=== Records to use ===
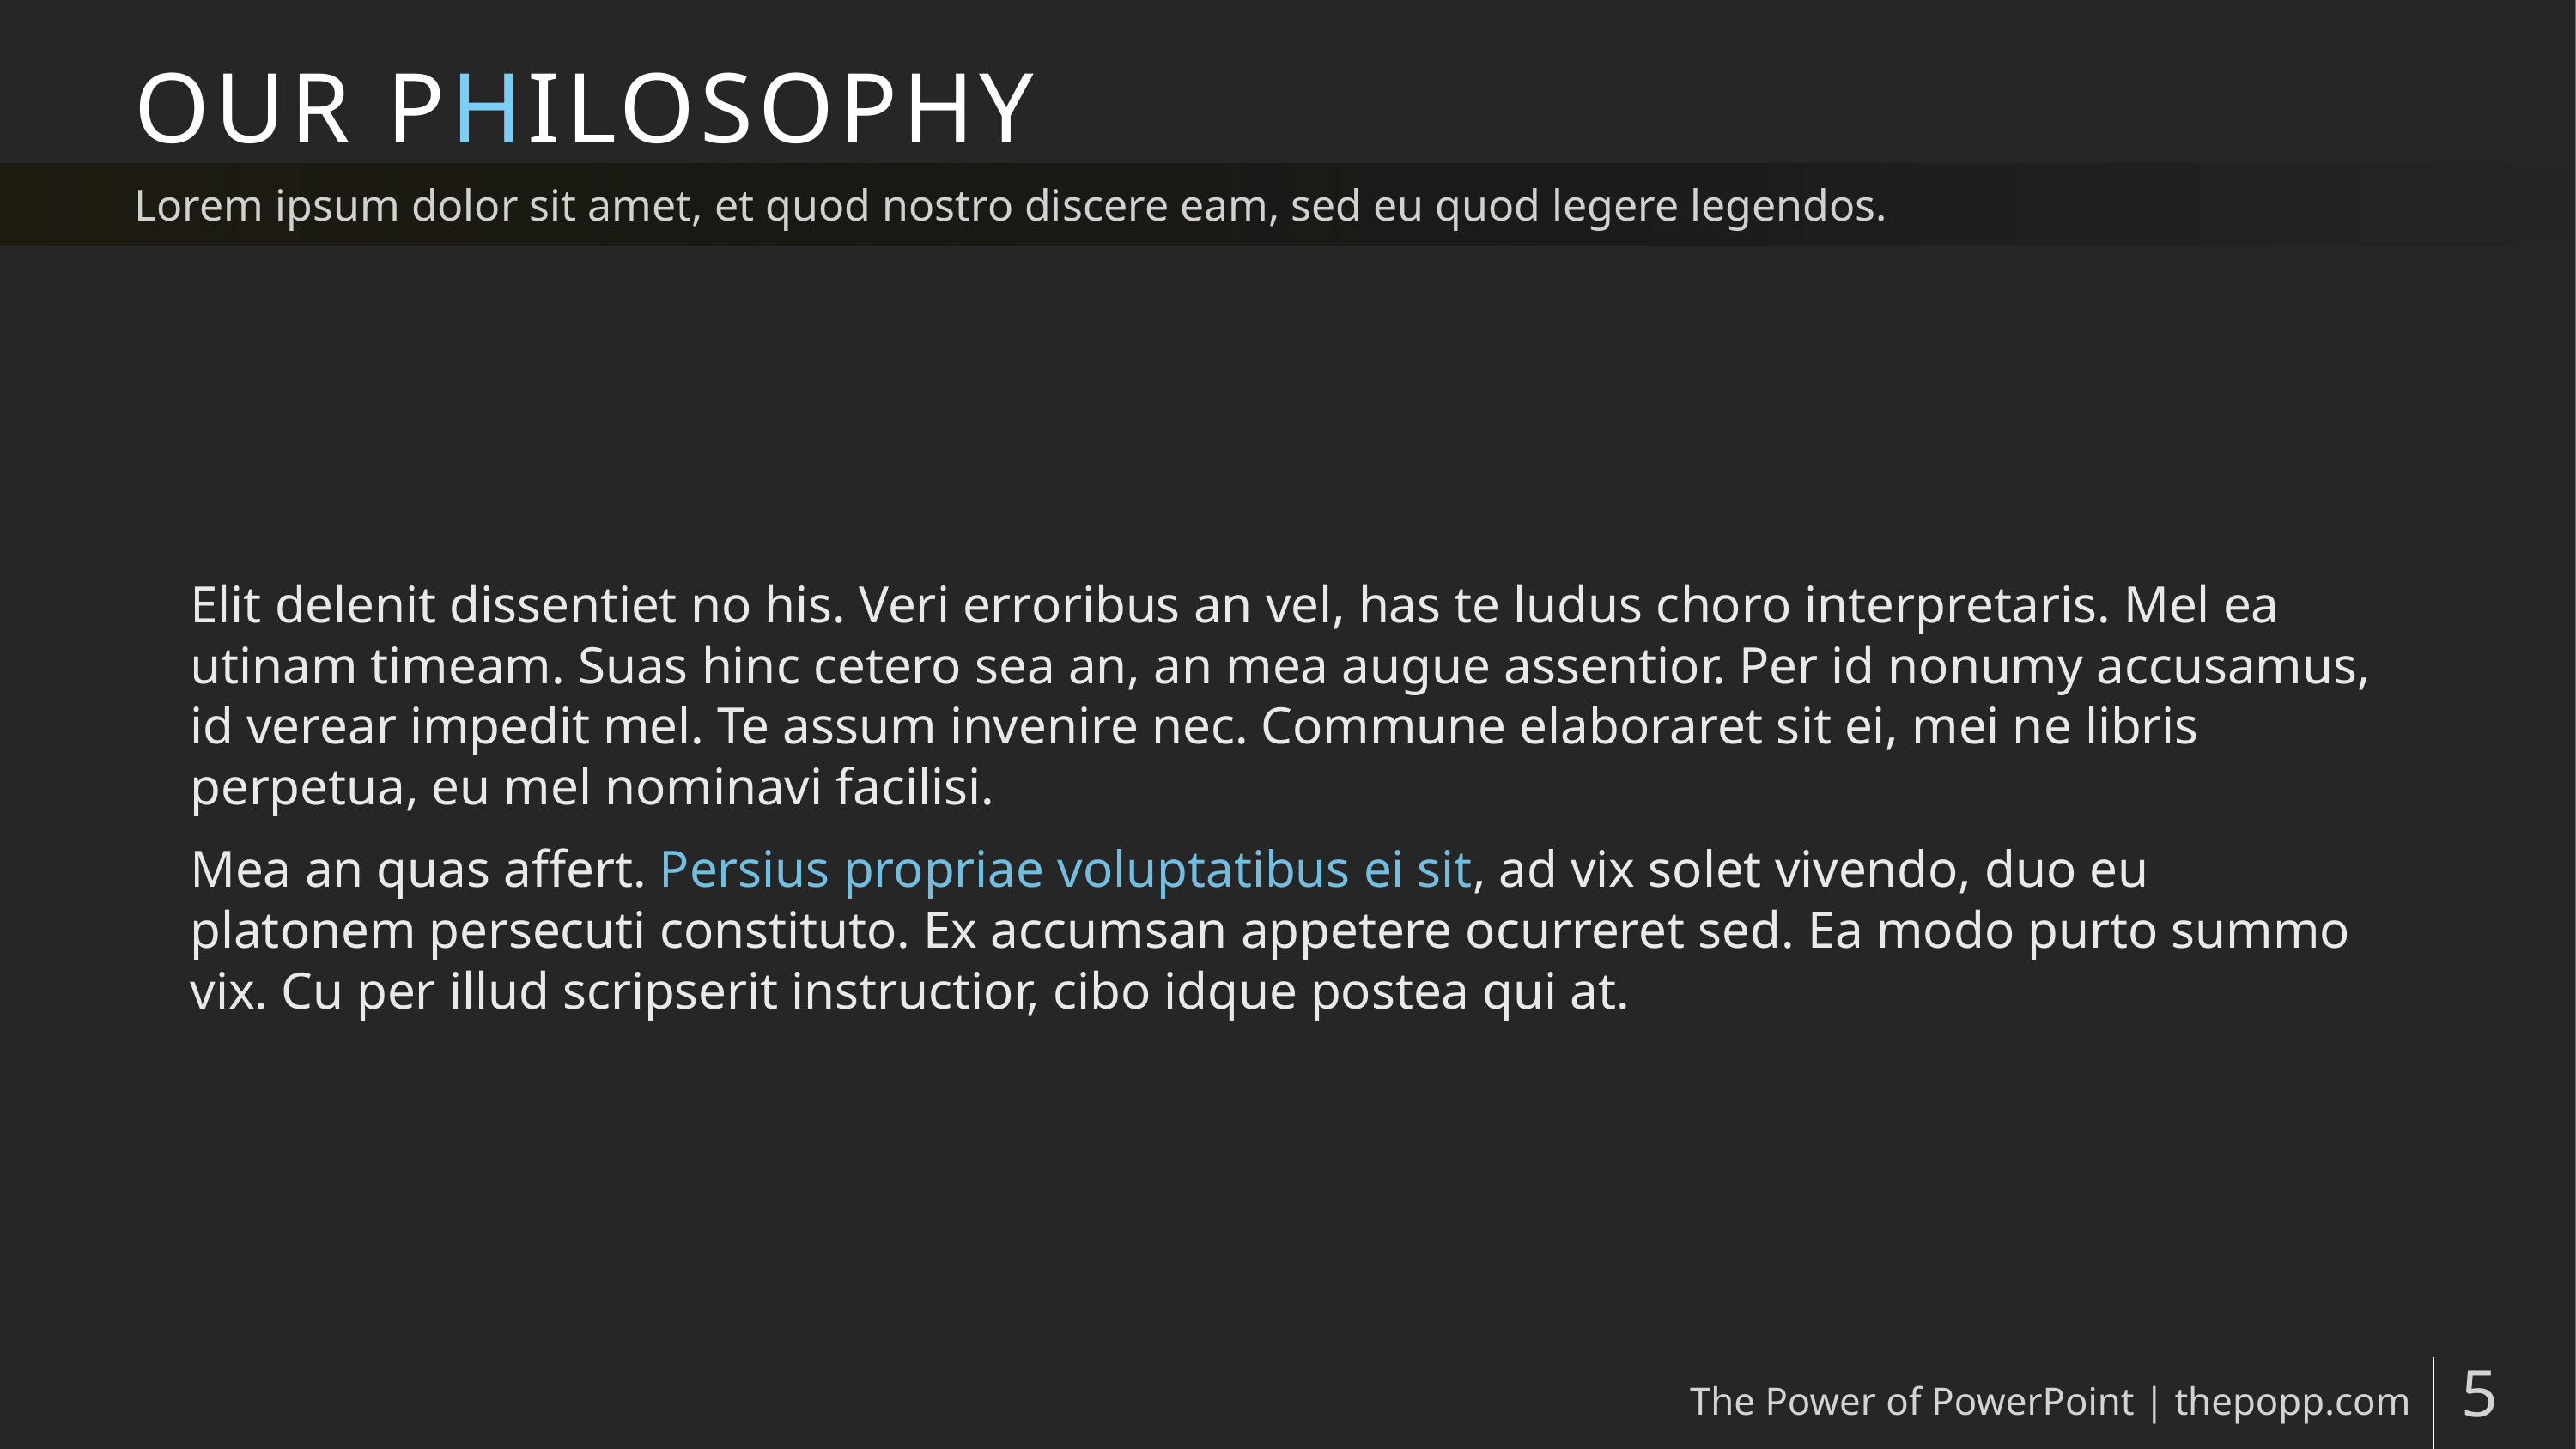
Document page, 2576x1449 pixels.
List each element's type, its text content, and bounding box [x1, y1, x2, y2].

list Elit delenit dissentiet no his. Veri erroribus an vel, has te ludus choro interpretaris. Mel ea utinam timeam. Suas hinc cetero sea an, an mea augue assentior. Per id nonumy accusamus, id verear impedit mel. Te assum invenire nec. Commune elaboraret sit ei, mei ne libris perpetua, eu mel nominavi facilisi. Mea an quas affert. Persius propriae voluptatibus ei sit, ad vix solet vivendo, duo eu platonem persecuti constituto. Ex accumsan appetere ocurreret sed. Ea modo purto summo vix. Cu per illud scripserit instructior, cibo idque postea qui at. [167, 399, 2409, 1191]
title OUR PHILOSOPHY [111, 0, 2430, 174]
footer The Power of PowerPoint | thepopp.com [922, 1356, 2434, 1434]
slide_number 5 [2438, 1357, 2576, 1434]
list Lorem ipsum dolor sit amet, et quod nostro discere eam, sed eu quod legere legendos. [111, 167, 2404, 248]
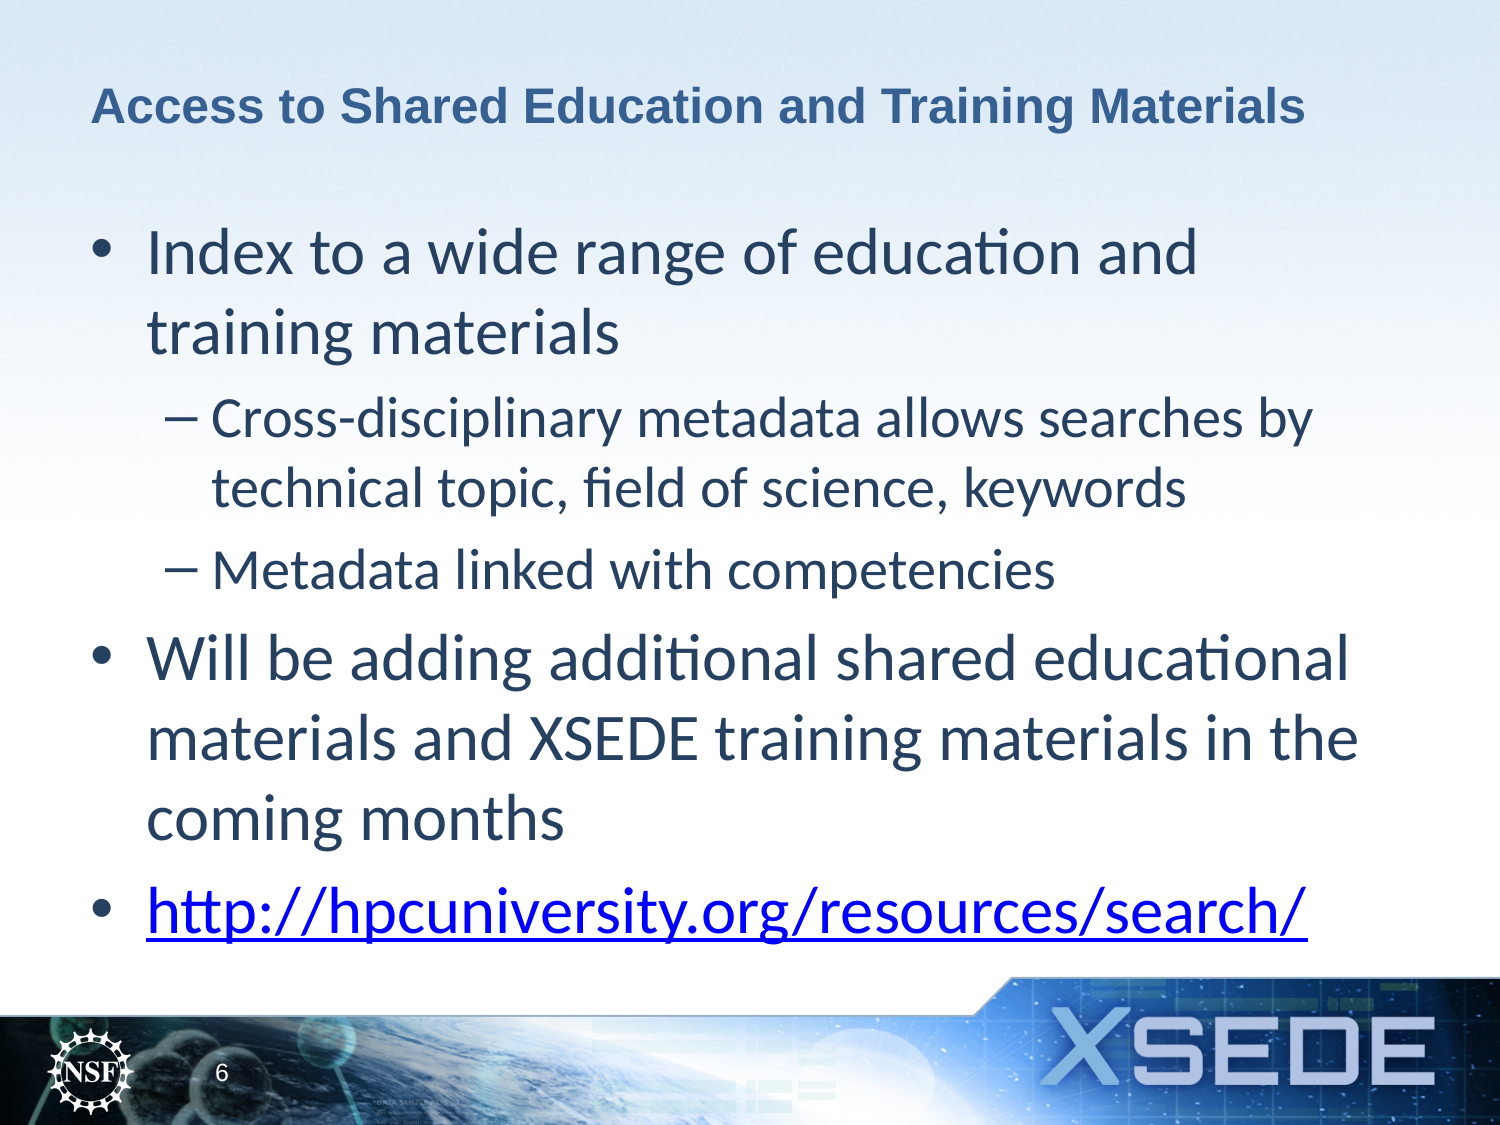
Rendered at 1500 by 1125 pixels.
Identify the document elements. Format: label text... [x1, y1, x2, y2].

title Access to Shared Education and Training Materials [75, 45, 1425, 163]
list Index to a wide range of education and training materials Cross-disciplinary metadata allows searches by technical topic, field of science, keywords Metadata linked with competencies Will be adding additional shared educational materials and XSEDE training materials in the coming months http://hpcuniversity.org/resources/search/ [75, 200, 1425, 963]
picture [0, 0, 1500, 1125]
slide_number 6 [200, 1041, 400, 1102]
===
▸ **Exercise requirements**
In the entries above, count each line containing the word "pixels" and reply with only the count.

▸ **Solution to this task**
2